There could be other factors boosting attendance as well. Shows last year included Christian Marclay’s The Clockand “Beat Nation: Art, Hip-Hop and Aboriginal Culture.” Front-of-house staff are now trained to engage visitors in different ways. And the gallery has a new curator of education and public programs, whose job it is to encourage engagement.
“Also one thing we have done is changed opening hours,” says Verna. “They used to be 12 to 6. Since last spring they have been 10 to 5,” which allows more school groups to attend the gallery, she says. “We are really interested in enabling as many students as possible to come here.”
Though Power Plant admission was far from expensive in early 2012—$6 for adults and $3 for students and seniors—Verna says that being free encourages repeat visits.

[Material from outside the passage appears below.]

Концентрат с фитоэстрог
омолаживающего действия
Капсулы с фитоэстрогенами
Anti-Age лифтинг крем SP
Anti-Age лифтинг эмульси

“I want people to have a habit of coming here,” she says.
The ethos of free also fits with the context of Harbourfront Centre, the waterfront complex within which the Power Plant is located. In fact, when the Power Plant opened in 1987, it was free to the public. Harbourfront’s other galleries have remained free, along with several other amenities. Also, from 2005 to 2011, the Power Plant offered free admission during the summer, when most residents and tourists visit the waterfront.
“My dream is that when people come [to Harbourfront] they can go skating at the rink and they can see an exhibition, or they can go canoeing and see an exhibition, or they can just come and see an exhibition. That’s the nature of the multidisciplinary space we are dealing with,” Verna says.
Verna also empasizes that free admission is only possible when a donor makes up for the lost revenue. In 2012/2013, that was the Hal Jackman Foundation, while BMO Financial Group has secured the free admission through 2016.
The Museum of Contemporary Canadian Art in Toronto is also free/pay-what-you-can, while general admission at the Art Gallery of Ontario—a much larger institution than the Power Plant and MOCCA, and a collecting one—is $19.50 most days of the week, with a free period happening each Wednesday from 6 to 8:30 p.m.